Arrange the lines below as a numbered list, leaving out blank lines and the picture markers.

# Input material
"""

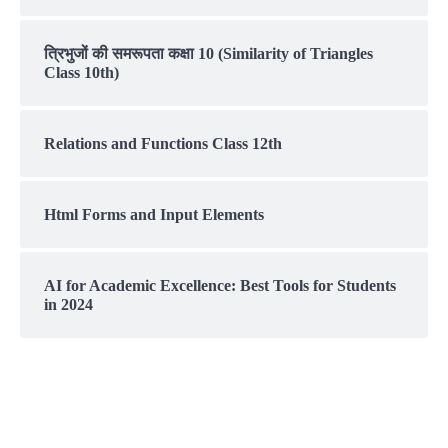
त्रिभुजों की समरूपता कक्षा 10 (Similarity of Triangles
Class 10th)
Relations and Functions Class 12th
Html Forms and Input Elements
AI for Academic Excellence: Best Tools for Students
in 2024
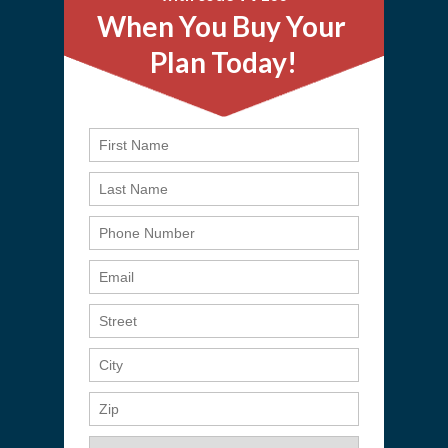
When You Buy Your
Plan Today!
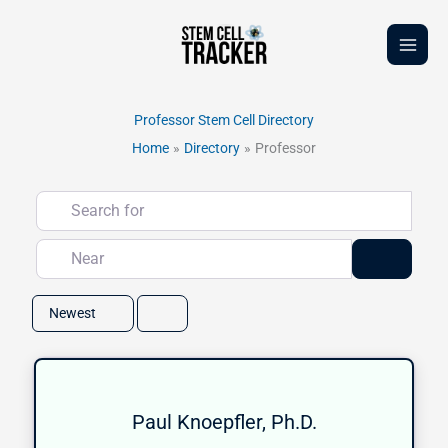
Skip
to
content
Professor Stem Cell Directory
Home
Directory
Professor
Search for
Near
Search
Newest
Paul Knoepfler, Ph.D.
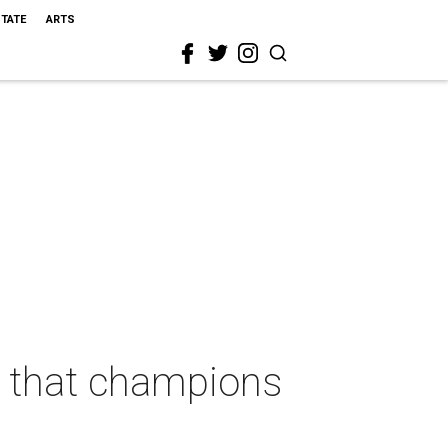
STATE
ARTS
 that champions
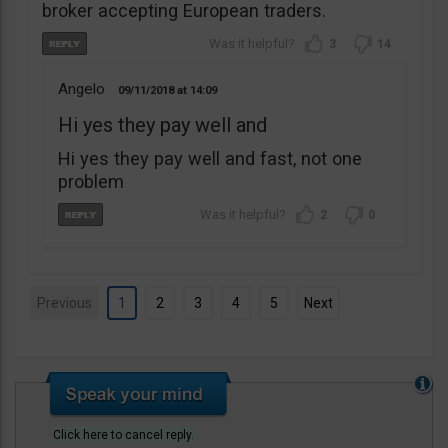
broker accepting European traders.
3
14
Angelo
09/11/2018
14:09
Hi yes they pay well and
Hi yes they pay well and fast, not one
problem
2
0
Previous
1
2
3
4
5
Next
Click here to cancel reply.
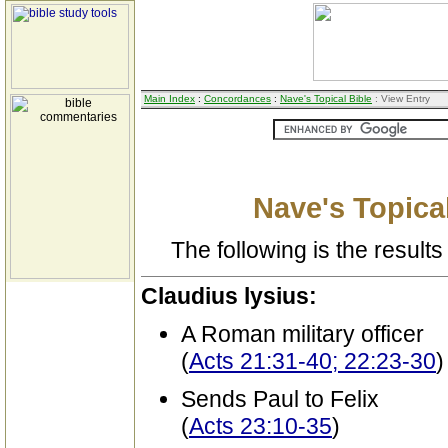
Main Index
:
Concordances
:
Nave's Topical Bible
: View Entry
Nave's Topical
The following is the results 
Claudius lysius:
A Roman military officer
(
Acts 21:31-40; 22:23-30
)
Sends Paul to Felix
(
Acts 23:10-35
)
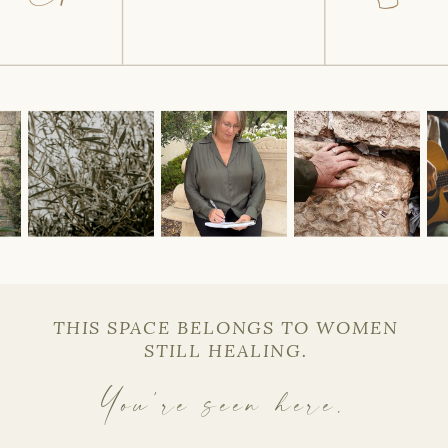
THIS SPACE BELONGS TO WOMEN
STILL HEALING.
You’re seen here.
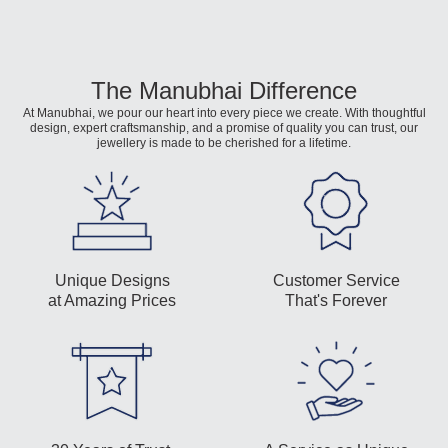
The Manubhai Difference
At Manubhai, we pour our heart into every piece we create. With thoughtful
design, expert craftsmanship, and a promise of quality you can trust, our
jewellery is made to be cherished for a lifetime.
Unique Designs
Customer Service
at Amazing Prices
That's Forever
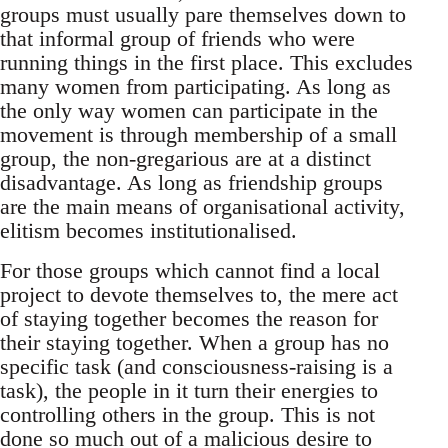
groups must usually pare themselves down to
that informal group of friends who were
running things in the first place. This excludes
many women from participating. As long as
the only way women can participate in the
movement is through membership of a small
group, the non-gregarious are at a distinct
disadvantage. As long as friendship groups
are the main means of organisational activity,
elitism becomes institutionalised.
For those groups which cannot find a local
project to devote themselves to, the mere act
of staying together becomes the reason for
their staying together. When a group has no
specific task (and consciousness-raising is a
task), the people in it turn their energies to
controlling others in the group. This is not
done so much out of a malicious desire to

"""

# Answer area
1. त्रिभुजों की समरूपता कक्षा 10 (Similarity of Triangles
2. Class 10th)
3. Relations and Functions Class 12th
4. Html Forms and Input Elements
5. AI for Academic Excellence: Best Tools for Students
6. in 2024
7. When You Buy Your
8. Plan Today!
9. Skip
10. to
11. content
12. Professor Stem Cell Directory
13. Home
14. Directory
15. Professor
16. Search for
17. Near
18. Search
19. Newest
20. Paul Knoepfler, Ph.D.
21. STATE
22. ARTS
23.  that champions
24. broker accepting European traders.
25. 3
26. 14
27. Angelo
28. 09/11/2018
29. 14:09
30. Hi yes they pay well and
31. Hi yes they pay well and fast, not one
32. problem
33. 2
34. 0
35. Previous
36. 1
37. 2
38. 3
39. 4
40. 5
41. Next
42. Click here to cancel reply.
43. Main Index
44. :
45. Concordances
46. :
47. Nave's Topical Bible
48. : View Entry
49. Nave's Topical
50. The following is the results 
51. Claudius lysius:
52. A Roman military officer
53. (
54. Acts 21:31-40; 22:23-30
55. )
56. Sends Paul to Felix
57. (
58. Acts 23:10-35
59. )
60. THIS SPACE BELONGS TO WOMEN
61. STILL HEALING.
62. You’re seen here.
63. The Manubhai Difference
64. At Manubhai, we pour our heart into every piece we create. With thoughtful
65. design, expert craftsmanship, and a promise of quality you can trust, our
66. jewellery is made to be cherished for a lifetime.
67. Unique Designs
68. Customer Service
69. at Amazing Prices
70. That's Forever
71. groups must usually pare themselves down to
72. that informal group of friends who were
73. running things in the first place. This excludes
74. many women from participating. As long as
75. the only way women can participate in the
76. movement is through membership of a small
77. group, the non-gregarious are at a distinct
78. disadvantage. As long as friendship groups
79. are the main means of organisational activity,
80. elitism becomes institutionalised.
81. For those groups which cannot find a local
82. project to devote themselves to, the mere act
83. of staying together becomes the reason for
84. their staying together. When a group has no
85. specific task (and consciousness-raising is a
86. task), the people in it turn their energies to
87. controlling others in the group. This is not
88. done so much out of a malicious desire to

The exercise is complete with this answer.